Concern about MFS and its many aspects and how to cope can express itself at one end of a spectrum as a focus and commitment to recommendations about management or to resignation and depression at the other. A person’s position along this spectrum can vary over time. Unhappiness with restrictions on employment and exercise may worsen perspectives. When surveyed with standard psychosocial evaluative instruments, about half of adults expressed symptoms of depression unrelated to potential adverse effects of medication. Anxiety waxes and wanes, typically accentuated by pain and disability and major medical and surgical events, such as cardiothoracic surgery.73 Fears, whether appropriate or not, often begin during childhood and adolescence. Approaches to managing exaggerated fear and anxiety have not been studied in MFS. For example, do effective psychotherapeutic measures applied in adolescence help to alleviate fears later in life? The health professionals coordinating overall care for MFS and ones dealing with primary care, need to keep the emotional concerns in mind. All studies should be judged against “normal” fears in young and older people.

Quality of life

All physical and psychological considerations factor into a person’s perception of quality of life. For example, chronic pain occurs in the majority of adults, limits activity, and has no definitive treatment.73,74 Additionally, psychological concerns negatively influence quality of life, particularly in older men with MFS. Executive function difficulties, such as mental fatigue, were more common in MFS.75 Other issues, termed psychosocial, attempt to explain how a person’s actual and perceived condition impacts their interactions with people, institutions, and the environment. Studies have applied both quantitative and qualitative tools, but most have been limited by small sample size, poor response rate, or both. Furthermore, all studies have been cross-sectional and not longitudinal. Issues other than those directly related to the MFS provide a backdrop to health concerns. Greater than 80% of knowledgeable patients perceived MFS as negatively impacting their lives. Nearly all viewed MFS as a severe or potentially lethal condition. In the largest survey to date, 389 patients completed a survey that found numerous predictors of better quality of life: less severe MFS, no depression, being married, being a college graduate, having had fewer prior surgeries, and no more than moderate alcohol use. In multivariate analysis, the only two predictive factors were having health insurance and being employed. Meanwhile, health-related quality of life scores were significantly lower than general population norms. Understanding if perceptions of quality of life worsen over time if insurance or employment is lost, or if any other factors intervene, would be relevant.

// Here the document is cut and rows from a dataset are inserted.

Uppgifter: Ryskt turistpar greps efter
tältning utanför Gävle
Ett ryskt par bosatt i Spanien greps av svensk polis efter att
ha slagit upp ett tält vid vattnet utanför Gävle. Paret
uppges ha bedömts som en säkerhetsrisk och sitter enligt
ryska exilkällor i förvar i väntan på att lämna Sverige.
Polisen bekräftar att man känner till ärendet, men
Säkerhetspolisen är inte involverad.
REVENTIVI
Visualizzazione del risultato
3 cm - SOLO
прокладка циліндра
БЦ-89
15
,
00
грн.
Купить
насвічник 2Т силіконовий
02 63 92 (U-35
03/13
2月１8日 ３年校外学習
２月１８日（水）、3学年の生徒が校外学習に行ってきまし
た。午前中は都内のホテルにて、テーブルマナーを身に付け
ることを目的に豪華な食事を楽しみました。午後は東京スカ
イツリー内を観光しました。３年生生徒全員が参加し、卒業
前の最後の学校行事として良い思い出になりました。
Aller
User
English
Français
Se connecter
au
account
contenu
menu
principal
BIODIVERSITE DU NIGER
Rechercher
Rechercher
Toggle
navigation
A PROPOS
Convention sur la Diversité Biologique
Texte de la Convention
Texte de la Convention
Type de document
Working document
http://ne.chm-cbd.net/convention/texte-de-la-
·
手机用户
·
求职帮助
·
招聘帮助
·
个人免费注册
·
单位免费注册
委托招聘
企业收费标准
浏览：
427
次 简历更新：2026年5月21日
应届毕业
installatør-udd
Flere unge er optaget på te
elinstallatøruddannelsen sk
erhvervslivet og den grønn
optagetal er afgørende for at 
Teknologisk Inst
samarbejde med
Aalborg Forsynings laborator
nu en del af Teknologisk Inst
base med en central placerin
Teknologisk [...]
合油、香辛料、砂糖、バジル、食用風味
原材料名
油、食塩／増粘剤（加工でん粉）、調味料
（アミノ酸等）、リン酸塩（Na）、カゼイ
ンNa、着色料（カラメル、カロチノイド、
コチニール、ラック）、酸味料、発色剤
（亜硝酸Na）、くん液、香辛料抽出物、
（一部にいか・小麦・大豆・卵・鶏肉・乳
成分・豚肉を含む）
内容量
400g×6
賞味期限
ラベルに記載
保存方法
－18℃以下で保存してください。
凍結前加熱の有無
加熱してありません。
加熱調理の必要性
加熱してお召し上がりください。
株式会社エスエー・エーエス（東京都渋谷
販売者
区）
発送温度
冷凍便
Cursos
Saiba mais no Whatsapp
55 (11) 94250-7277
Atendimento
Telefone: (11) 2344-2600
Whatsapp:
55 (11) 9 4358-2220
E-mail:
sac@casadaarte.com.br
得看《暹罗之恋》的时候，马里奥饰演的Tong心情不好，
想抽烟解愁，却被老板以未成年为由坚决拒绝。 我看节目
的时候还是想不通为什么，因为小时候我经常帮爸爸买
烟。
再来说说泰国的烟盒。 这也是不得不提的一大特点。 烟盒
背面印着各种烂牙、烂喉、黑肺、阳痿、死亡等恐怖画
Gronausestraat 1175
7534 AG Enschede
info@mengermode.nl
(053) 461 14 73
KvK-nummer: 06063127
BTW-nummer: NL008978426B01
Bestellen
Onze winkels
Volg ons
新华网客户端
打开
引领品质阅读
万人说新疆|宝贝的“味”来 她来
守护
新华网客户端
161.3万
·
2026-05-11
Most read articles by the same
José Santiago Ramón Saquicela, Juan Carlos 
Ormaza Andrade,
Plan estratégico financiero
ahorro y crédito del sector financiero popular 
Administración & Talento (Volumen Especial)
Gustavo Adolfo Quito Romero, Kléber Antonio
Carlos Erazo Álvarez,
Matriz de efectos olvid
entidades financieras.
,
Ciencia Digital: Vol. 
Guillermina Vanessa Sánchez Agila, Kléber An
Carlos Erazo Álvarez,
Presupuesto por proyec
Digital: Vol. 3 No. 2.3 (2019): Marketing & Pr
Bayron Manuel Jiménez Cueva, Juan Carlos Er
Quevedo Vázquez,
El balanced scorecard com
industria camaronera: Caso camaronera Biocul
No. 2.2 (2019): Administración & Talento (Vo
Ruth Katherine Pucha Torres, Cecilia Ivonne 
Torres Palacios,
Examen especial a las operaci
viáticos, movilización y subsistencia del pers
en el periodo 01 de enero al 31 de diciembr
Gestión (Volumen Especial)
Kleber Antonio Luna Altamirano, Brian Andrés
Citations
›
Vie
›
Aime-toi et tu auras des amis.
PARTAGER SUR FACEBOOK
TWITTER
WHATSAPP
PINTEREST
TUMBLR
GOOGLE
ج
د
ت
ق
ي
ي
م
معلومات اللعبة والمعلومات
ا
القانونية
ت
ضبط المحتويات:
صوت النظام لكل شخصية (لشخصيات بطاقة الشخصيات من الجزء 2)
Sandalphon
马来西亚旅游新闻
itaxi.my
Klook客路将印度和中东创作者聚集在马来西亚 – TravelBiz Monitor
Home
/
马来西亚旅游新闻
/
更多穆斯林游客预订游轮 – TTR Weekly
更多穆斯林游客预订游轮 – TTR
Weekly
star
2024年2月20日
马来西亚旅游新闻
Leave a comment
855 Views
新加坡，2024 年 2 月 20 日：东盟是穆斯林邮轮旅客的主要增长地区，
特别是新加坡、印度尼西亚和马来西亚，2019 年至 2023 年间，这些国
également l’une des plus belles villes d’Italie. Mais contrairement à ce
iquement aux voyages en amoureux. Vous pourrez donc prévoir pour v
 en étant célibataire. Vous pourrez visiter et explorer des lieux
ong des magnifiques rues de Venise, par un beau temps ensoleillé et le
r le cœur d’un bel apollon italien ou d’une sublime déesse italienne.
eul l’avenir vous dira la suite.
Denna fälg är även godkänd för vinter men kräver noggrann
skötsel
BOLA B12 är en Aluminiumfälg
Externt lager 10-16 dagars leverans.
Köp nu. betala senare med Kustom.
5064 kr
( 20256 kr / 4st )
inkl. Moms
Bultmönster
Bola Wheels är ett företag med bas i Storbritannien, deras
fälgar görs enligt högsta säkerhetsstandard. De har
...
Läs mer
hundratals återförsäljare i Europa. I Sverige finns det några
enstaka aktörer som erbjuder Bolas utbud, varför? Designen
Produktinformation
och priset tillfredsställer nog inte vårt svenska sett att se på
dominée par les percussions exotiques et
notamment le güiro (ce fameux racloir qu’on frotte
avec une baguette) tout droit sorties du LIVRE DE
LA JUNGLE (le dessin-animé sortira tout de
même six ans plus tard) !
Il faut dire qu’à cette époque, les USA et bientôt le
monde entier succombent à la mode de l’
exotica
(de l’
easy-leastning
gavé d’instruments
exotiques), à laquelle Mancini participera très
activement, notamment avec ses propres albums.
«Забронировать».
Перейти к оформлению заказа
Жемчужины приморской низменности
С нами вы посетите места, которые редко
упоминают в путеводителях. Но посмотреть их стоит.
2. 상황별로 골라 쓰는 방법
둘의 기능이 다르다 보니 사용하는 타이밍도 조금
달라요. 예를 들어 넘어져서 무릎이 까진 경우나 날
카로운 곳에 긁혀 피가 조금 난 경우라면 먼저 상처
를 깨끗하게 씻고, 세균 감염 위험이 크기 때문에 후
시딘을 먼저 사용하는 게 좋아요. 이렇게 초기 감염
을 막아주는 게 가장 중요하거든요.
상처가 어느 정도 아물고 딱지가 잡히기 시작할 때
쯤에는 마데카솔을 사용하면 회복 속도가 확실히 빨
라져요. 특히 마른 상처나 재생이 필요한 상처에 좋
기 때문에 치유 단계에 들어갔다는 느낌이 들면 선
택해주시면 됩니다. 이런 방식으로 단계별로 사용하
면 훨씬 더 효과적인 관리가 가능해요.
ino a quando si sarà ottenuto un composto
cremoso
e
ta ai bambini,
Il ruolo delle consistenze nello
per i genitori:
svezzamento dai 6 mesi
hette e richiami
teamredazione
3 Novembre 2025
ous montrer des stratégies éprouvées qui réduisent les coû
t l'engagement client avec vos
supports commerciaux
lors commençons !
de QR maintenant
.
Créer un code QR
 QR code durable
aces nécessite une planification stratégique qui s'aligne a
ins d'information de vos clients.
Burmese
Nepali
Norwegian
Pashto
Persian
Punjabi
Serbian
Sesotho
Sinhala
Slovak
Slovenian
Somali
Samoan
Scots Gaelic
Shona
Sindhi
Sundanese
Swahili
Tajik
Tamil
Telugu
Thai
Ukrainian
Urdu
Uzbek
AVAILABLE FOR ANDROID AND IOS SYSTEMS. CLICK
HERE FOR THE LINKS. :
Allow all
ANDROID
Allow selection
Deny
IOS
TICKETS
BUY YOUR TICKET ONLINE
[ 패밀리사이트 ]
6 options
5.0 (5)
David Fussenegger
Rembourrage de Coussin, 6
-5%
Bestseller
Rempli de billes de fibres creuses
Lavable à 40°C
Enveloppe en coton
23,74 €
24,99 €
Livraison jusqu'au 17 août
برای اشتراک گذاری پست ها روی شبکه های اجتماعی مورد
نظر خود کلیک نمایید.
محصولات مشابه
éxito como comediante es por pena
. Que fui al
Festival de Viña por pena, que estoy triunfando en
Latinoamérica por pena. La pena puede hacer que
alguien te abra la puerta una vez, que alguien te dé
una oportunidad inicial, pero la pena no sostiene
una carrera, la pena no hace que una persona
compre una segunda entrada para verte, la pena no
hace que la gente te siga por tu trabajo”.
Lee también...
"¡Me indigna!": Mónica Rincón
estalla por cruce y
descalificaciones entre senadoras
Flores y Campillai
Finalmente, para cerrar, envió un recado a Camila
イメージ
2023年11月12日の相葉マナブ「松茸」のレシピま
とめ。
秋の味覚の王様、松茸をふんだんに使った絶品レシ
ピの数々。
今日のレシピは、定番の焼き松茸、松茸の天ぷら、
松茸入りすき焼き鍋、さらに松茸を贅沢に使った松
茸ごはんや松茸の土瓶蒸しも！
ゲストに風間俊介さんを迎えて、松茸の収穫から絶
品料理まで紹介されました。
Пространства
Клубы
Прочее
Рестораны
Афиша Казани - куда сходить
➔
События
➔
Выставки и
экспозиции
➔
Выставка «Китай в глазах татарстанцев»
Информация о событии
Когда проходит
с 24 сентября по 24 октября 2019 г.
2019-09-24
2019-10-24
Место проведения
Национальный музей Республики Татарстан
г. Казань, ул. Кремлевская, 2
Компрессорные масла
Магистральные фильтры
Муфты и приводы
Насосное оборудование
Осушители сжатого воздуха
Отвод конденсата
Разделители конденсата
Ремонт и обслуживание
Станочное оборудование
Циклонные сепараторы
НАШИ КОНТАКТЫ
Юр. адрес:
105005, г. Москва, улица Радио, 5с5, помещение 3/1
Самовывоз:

Short-term or long-term involvement with support groups can be helpful, but has not been studied in MFS.

Other issues with aging

There are many other aspects of “normal” aging that have not been examined in MFS. Examples are atherosclerosis and neoplasia in its many forms. In this regard, anecdotal evidence carries little weight, and large-scale studies require the cooperation of many centers and health-care professionals.

Conclusion

All aspects of MFS will become clearer as the genetic and environmental factors are better understood, especially as knowledge of pathogenesis improves. Natural history continues to evolve as people age. The clinical history of each of the manifestations both emerges and evolves as new treatments are applied and also as people age. Both histories require careful research, preferably longitudinal. Centers that focus on MFS, committed investigators, funding agencies, and patient support groups, such as The Marfan Foundation (marfan.org) in the United States, can and should contribute to this research.

The general issues discussed here are relevant to many pleiotropic monogenic disorders especially those in which earlier diagnosis and effective treatments have led to increased life expectancy. For example, in hereditary hemorrhagic telangiectasia, progressive involvement of the gastrointestinal tract and liver become increasing concerns as people survive pulmonary and cerebral arteriovenous malformations.